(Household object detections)
┌──

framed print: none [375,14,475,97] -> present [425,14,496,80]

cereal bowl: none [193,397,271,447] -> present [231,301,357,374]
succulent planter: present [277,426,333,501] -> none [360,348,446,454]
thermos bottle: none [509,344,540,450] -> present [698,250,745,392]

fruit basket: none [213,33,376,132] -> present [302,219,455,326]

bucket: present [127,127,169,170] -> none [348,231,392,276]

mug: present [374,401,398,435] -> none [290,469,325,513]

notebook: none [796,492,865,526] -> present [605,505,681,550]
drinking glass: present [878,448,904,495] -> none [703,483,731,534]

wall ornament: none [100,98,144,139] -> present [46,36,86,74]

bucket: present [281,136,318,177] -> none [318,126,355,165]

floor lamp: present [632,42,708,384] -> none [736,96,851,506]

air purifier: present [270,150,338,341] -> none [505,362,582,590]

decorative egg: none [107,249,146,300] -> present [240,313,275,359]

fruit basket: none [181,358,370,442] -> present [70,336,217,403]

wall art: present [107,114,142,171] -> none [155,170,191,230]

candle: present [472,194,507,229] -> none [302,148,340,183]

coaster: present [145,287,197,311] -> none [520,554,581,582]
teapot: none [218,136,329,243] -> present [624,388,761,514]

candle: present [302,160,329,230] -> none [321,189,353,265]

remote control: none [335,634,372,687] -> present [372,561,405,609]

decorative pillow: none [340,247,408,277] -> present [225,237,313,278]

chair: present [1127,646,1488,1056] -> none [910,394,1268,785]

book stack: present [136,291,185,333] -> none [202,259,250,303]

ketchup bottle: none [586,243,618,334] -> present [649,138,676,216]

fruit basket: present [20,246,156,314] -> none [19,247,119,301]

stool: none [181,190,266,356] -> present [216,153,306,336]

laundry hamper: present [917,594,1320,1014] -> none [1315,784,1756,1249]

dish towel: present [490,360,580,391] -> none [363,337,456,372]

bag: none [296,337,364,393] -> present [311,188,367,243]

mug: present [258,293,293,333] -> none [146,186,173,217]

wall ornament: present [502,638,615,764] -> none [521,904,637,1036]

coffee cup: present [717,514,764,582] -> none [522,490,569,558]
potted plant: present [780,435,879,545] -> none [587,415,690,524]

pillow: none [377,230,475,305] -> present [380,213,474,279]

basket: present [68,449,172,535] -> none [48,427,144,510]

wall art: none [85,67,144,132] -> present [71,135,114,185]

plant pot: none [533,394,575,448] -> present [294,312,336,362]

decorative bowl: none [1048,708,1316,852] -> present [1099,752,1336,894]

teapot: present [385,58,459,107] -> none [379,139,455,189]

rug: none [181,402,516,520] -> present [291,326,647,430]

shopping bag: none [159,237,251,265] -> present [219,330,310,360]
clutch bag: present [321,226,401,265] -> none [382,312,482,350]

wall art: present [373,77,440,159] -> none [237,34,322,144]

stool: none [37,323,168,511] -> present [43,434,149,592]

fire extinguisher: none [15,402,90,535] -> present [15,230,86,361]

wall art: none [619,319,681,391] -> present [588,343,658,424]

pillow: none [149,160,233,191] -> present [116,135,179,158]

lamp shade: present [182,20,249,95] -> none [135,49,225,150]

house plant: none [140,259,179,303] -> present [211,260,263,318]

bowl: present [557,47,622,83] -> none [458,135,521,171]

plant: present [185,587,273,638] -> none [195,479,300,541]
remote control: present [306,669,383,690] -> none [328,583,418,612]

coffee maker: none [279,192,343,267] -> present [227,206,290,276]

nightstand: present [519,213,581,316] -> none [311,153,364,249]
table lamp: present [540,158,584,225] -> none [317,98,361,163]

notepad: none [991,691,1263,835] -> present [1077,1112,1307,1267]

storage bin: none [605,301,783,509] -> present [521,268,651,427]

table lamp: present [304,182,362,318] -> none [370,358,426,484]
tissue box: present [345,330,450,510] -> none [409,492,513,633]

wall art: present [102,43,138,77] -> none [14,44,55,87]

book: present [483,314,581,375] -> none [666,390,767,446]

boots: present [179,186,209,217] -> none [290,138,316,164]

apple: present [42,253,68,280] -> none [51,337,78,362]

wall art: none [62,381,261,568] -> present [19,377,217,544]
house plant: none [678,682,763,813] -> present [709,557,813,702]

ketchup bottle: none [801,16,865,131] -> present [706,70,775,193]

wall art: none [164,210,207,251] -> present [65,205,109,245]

└──

DESCRIPTION OF THE TASK: Only lines with the word "stool" are wanted; pull each of them from the records.

EXERCISE SOLUTION:
stool: none [181,190,266,356] -> present [216,153,306,336]
stool: none [37,323,168,511] -> present [43,434,149,592]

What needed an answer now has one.